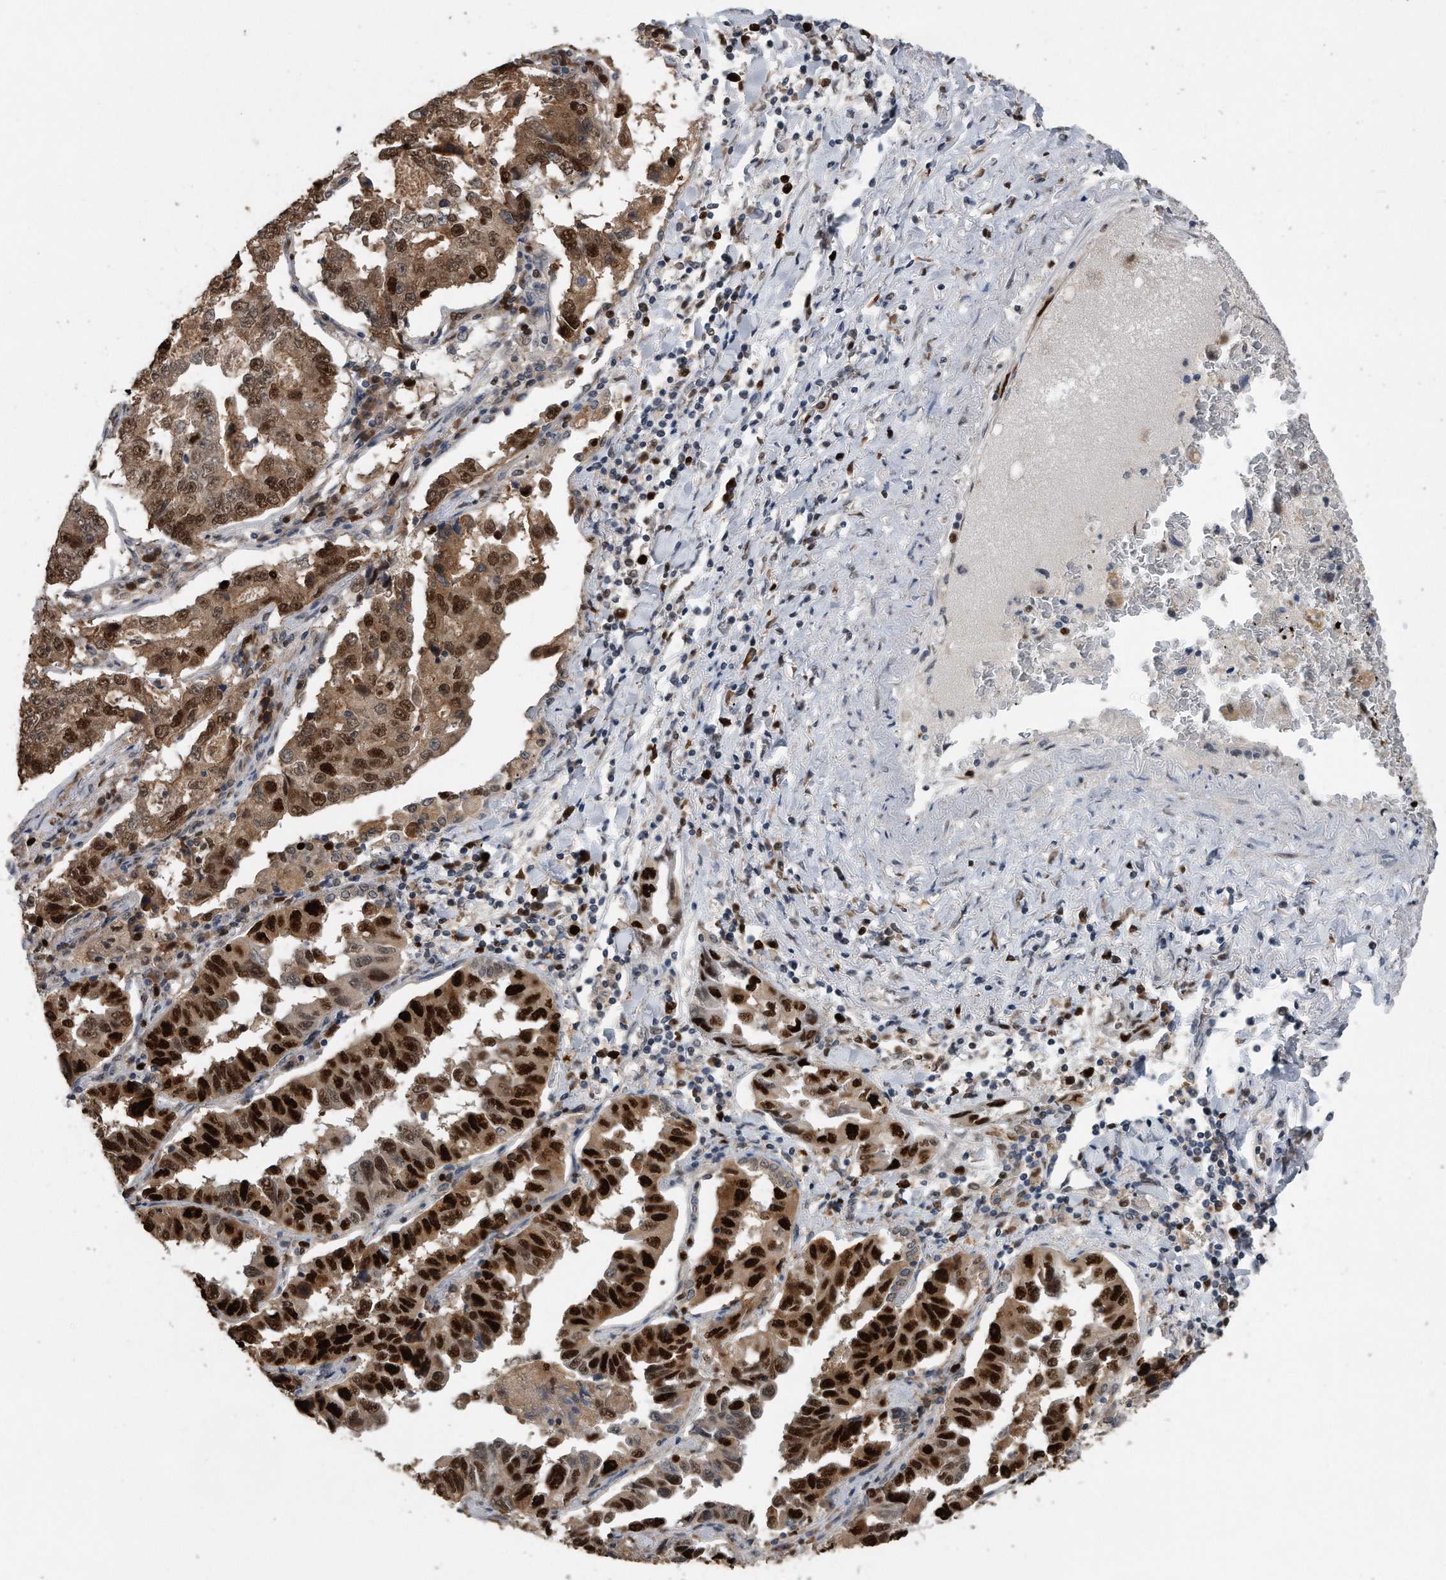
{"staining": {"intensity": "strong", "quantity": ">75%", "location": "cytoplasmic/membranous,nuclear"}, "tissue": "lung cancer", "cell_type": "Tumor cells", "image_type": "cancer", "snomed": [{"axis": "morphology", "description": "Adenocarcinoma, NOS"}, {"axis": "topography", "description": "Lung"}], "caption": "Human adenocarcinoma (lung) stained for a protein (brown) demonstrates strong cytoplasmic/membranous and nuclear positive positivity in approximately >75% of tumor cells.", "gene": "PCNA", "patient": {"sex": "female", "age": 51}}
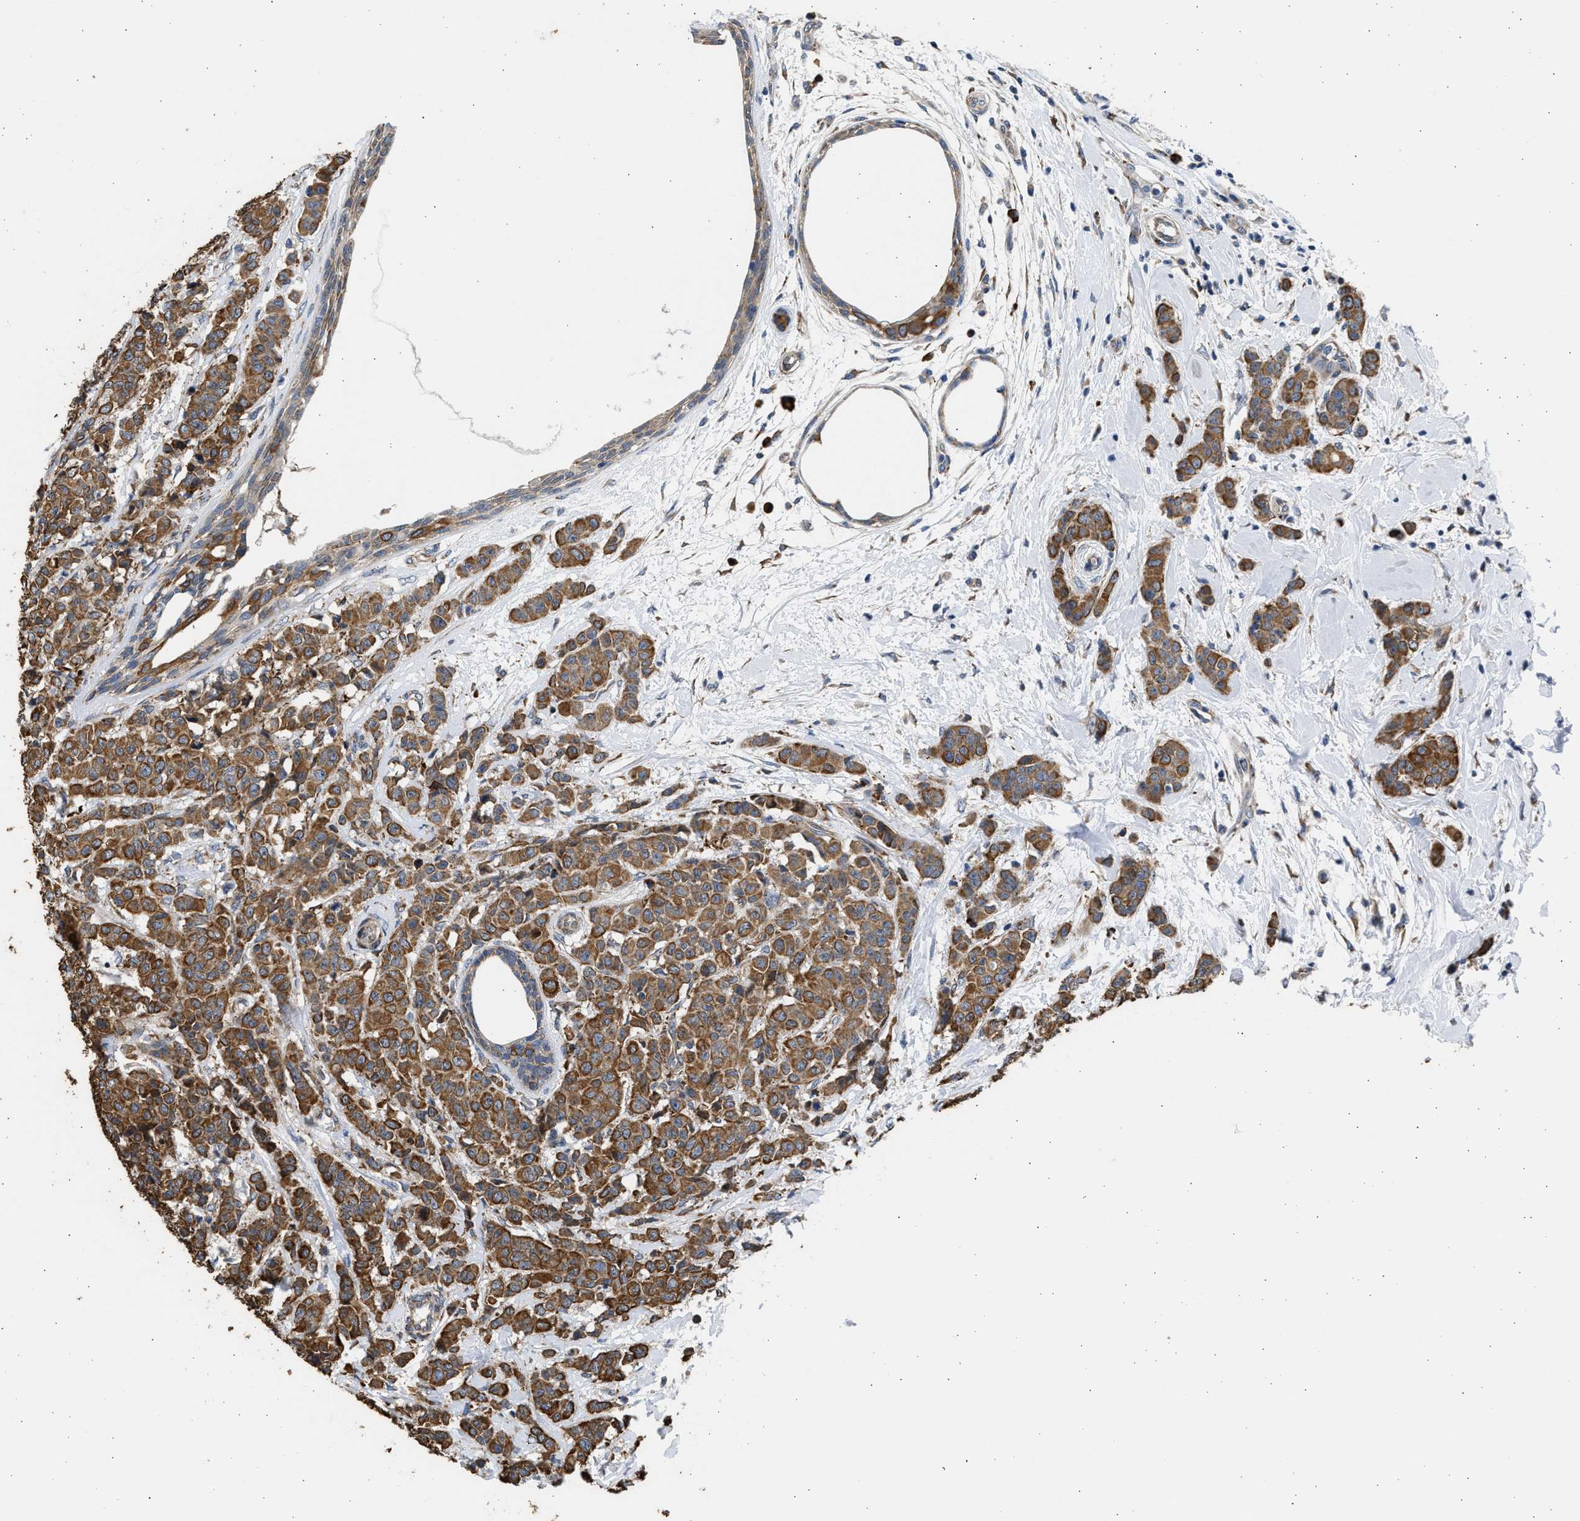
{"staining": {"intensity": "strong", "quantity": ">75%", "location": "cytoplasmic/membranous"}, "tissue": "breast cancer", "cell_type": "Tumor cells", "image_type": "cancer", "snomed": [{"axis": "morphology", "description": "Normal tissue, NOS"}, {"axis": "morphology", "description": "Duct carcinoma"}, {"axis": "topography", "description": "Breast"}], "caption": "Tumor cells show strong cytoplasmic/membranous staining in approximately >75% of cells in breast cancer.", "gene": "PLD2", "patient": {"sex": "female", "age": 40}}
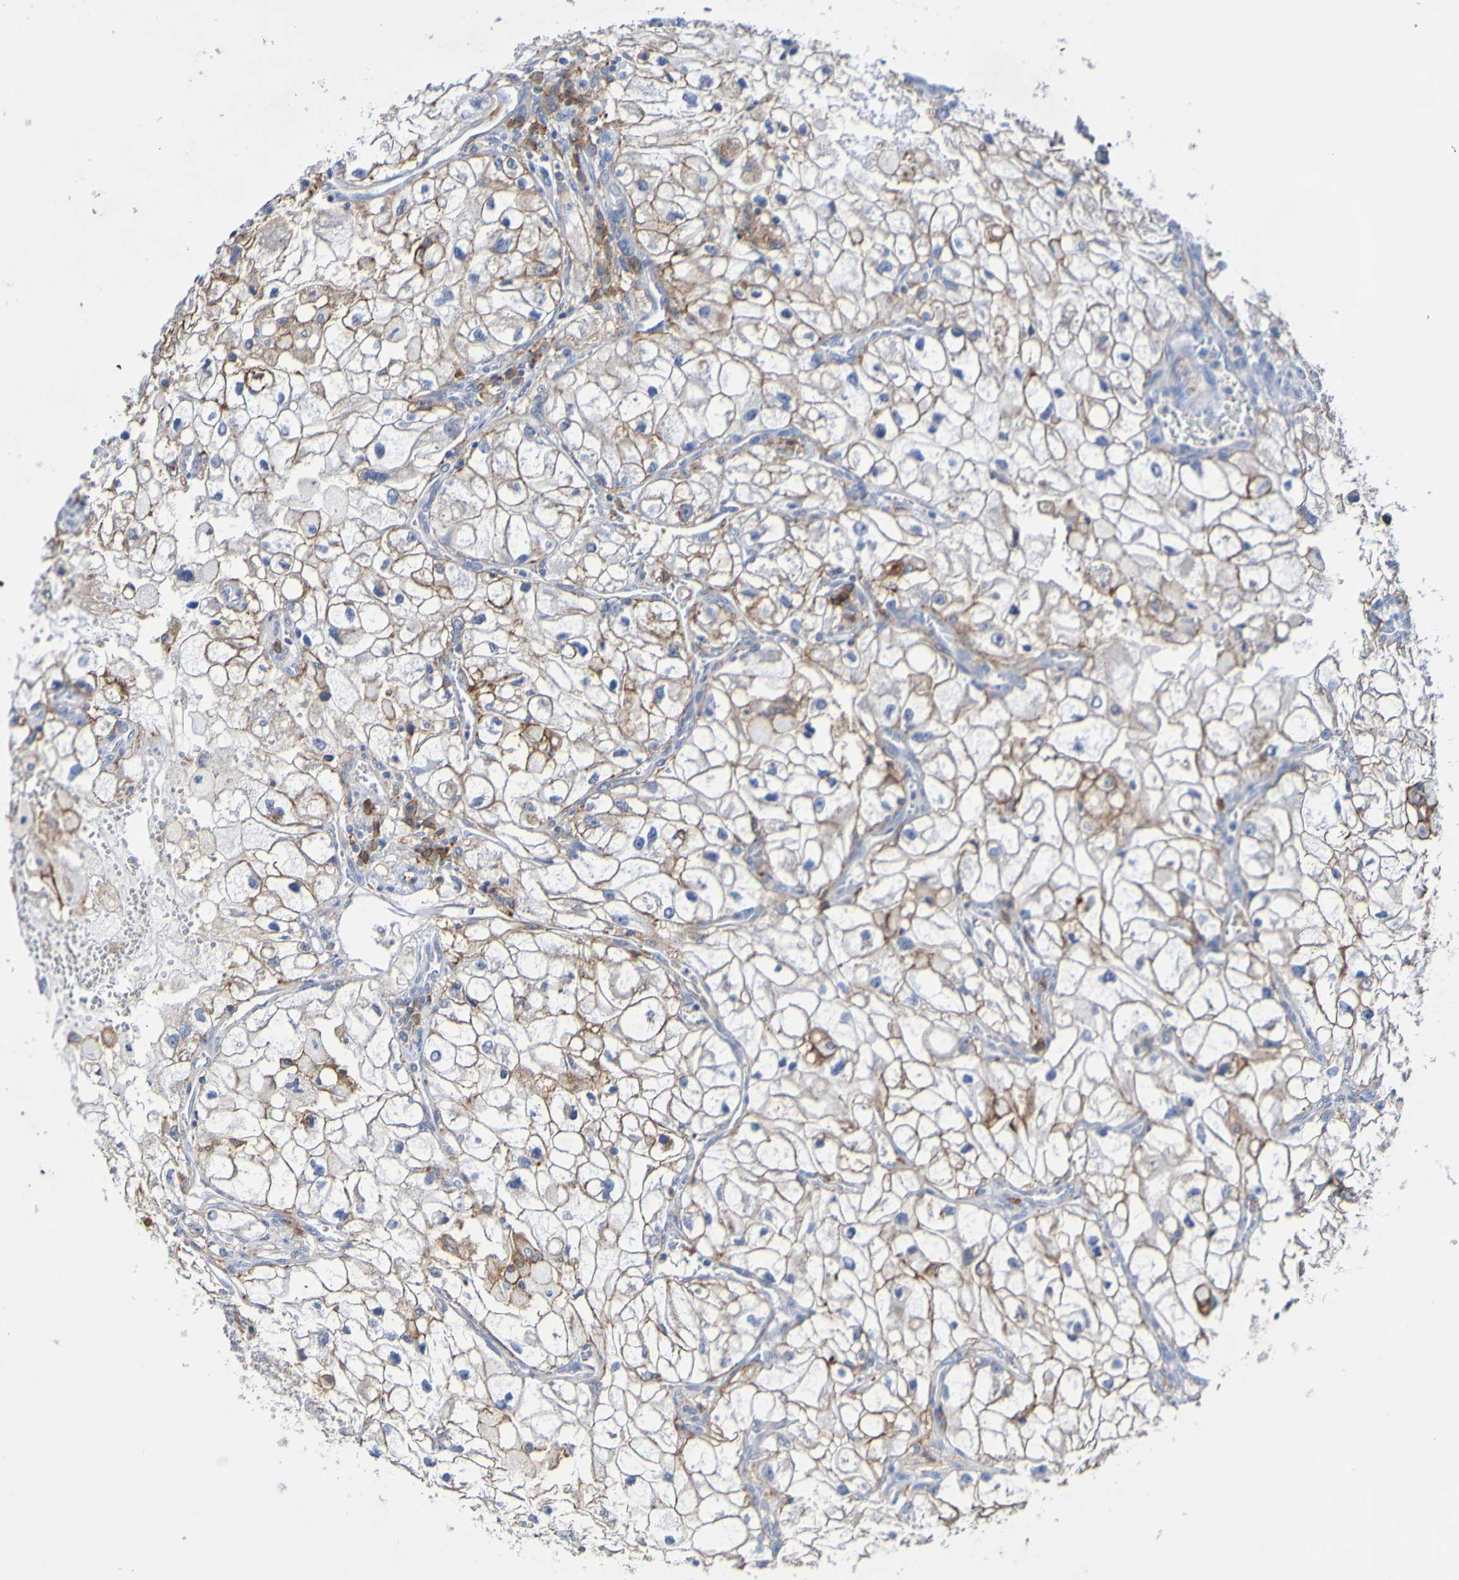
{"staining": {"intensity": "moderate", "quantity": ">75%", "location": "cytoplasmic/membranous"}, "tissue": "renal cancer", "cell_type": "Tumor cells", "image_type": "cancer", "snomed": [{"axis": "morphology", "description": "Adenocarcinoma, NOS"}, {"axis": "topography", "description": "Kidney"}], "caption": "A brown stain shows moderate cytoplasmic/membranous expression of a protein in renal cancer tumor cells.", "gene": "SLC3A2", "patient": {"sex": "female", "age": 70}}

> _What the task requires_
The line containing "cells show strong" marks the end: transcribe every line from the start of the listing up to and including it, minus the pictures.

> _The answer_
{"staining": {"intensity": "strong", "quantity": ">75%", "location": "cytoplasmic/membranous,nuclear"}, "tissue": "lung cancer", "cell_type": "Tumor cells", "image_type": "cancer", "snomed": [{"axis": "morphology", "description": "Adenocarcinoma, NOS"}, {"axis": "topography", "description": "Lung"}], "caption": "Human adenocarcinoma (lung) stained for a protein (brown) demonstrates strong cytoplasmic/membranous and nuclear positive positivity in approximately >75% of tumor cells.", "gene": "PCNA", "patient": {"sex": "female", "age": 51}}
{"staining": {"intensity": "strong", "quantity": ">75%", "location": "cytoplasmic/membranous"}, "tissue": "breast cancer", "cell_type": "Tumor cells", "image_type": "cancer", "snomed": [{"axis": "morphology", "description": "Normal tissue, NOS"}, {"axis": "morphology", "description": "Duct carcinoma"}, {"axis": "topography", "description": "Breast"}], "caption": "Tumor cells show strong cytoplasmic/membranous staining in approximately >75% of cells in breast cancer.", "gene": "PLD2", "patient": {"sex": "female", "age": 40}}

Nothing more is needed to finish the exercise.